=== EXTRAIT DU TEXTE ===

La composition des monuments funéraires L’architecture funéraire de Boullée illustre le changement des rapports que les hommes entretiennent avec la mort, et tout particulièrement avec le culte des Grand Hommes. En 1785, Louis XVI décide d’éloigner les cimetières des villes pour des raisons d’hygiène publique ce qui conduit à un renouvellement de la typologie de l’architecture funéraire. L’engouement pour une archéologie antique, en partie mythique, et la vulgarisation des sciences, en particulier de l’astronomie, conduit Boullée à privilégier en architecture des formes géométriques primaires telles que sphères ou pyramides. Inspiré par les monuments égyptiens, Boullée imagine une série de cénotaphes, monuments funéraires dans lesquels ne reposent aucun corps, et de tombeaux, fondés sur des jeux oppressants de formes et de proportions capables de " braver le ravage des temps ". Il élabore ici l’une des notions clef de sa poésie de l’architecture, l’" architecture ensevelie ", et figure en divers tableaux une véritable cité des morts.
  
L’architecture de Boullée s’appuie sur la théorie sensualiste, doctrine formulée par Lock et Condillac d’après laquelle toutes nos connaissances proviennent des sensations. Il fait appel à un registre de formes simples et lisses, aux proportions " basses et affaissées ", qui placent le spectateur face à une nature omnipotente. Les tableaux suivent un schéma à peu près identique. Les ensembles funéraires sont mis en scène dans de vastes espaces vides sous un ciel bas et pesant avec de forts effets de clair-obscur.
  
  
Les cénotaphes sont disposés au cœur d’une enceinte carrée ou circulaire, ponctuée d’ " arc[s] de triomphe[s] funéraire[s] " et de charniers pyramidaux qui abritent des chapelles destinées à l’office des morts . Le cénotaphe marque le centre de la composition dans un décaissement qui crée une sorte d’arène immense. La masse des édifices est représentée par des volumes géométriques simples, tronconiques, pyramidaux ou sphériques, qui s’imposent dans des proportions monumentales aux hommes assemblés à leur pied. Les références à l’Egypte sont récurrentes et les compositions, placées dans des paysages désertiques, sont ponctuées d’obélisques et de sphinx. Les représentations de cultes ancestraux figurent des cérémonials anciens, baignés dans une harmonie d’ombre et de lumière parcourue de la fumée des encens.

=== DONNÉES FOURNIES ===

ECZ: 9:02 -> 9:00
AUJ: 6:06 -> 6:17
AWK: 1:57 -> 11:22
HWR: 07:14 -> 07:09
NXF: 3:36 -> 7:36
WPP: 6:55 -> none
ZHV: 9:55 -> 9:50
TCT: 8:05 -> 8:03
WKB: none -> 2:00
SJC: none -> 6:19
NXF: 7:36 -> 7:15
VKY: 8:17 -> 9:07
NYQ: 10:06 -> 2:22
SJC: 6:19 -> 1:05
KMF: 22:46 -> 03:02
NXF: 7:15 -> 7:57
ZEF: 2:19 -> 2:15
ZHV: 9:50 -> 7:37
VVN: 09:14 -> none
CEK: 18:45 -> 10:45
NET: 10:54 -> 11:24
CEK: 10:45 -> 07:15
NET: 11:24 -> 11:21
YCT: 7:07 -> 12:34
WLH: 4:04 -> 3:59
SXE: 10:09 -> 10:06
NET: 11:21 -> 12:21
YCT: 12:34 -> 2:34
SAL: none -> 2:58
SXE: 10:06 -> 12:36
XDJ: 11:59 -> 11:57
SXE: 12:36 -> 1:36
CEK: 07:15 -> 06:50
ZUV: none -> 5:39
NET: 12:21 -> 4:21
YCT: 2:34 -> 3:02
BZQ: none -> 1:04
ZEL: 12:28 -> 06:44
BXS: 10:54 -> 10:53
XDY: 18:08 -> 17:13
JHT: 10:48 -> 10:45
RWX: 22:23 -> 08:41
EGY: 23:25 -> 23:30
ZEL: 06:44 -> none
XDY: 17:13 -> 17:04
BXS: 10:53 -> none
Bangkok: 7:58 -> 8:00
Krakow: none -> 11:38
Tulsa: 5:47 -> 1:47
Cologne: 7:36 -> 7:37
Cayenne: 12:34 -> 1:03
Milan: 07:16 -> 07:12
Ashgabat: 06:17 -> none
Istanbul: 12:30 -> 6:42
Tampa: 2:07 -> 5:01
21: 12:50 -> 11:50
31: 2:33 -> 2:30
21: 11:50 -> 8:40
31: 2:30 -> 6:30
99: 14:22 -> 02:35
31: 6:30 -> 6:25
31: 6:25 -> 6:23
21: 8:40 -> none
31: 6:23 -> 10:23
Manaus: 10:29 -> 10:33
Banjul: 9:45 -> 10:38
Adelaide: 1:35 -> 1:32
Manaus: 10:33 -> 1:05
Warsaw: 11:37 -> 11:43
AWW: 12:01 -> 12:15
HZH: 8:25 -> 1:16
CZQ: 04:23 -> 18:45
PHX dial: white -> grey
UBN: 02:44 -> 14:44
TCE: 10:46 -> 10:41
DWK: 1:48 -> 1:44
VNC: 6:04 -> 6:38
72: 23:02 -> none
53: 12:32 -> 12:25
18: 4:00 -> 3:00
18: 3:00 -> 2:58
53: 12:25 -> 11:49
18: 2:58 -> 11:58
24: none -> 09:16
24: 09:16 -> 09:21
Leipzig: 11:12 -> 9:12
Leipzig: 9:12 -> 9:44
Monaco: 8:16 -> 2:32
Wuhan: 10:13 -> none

===

- _ÉNONCÉ_
Répondez aux questions suivantes à partir de l'extrait sur l'architecture funéraire de Boullée.
1. En quelle année Louis XVI décide-t-il d'éloigner les cimetières des villes ?
2. Par qui la théorie sensualiste a-t-elle été formulée ?
3. Quelle forme peut avoir l'enceinte au cœur de laquelle sont disposés les cénotaphes ?
Ces données ne sont pas nécessaires.

- _RÉPONSE RÉDIGÉE_
1. En 1785.
2. Par Lock et Condillac.
3. Une forme carrée ou circulaire.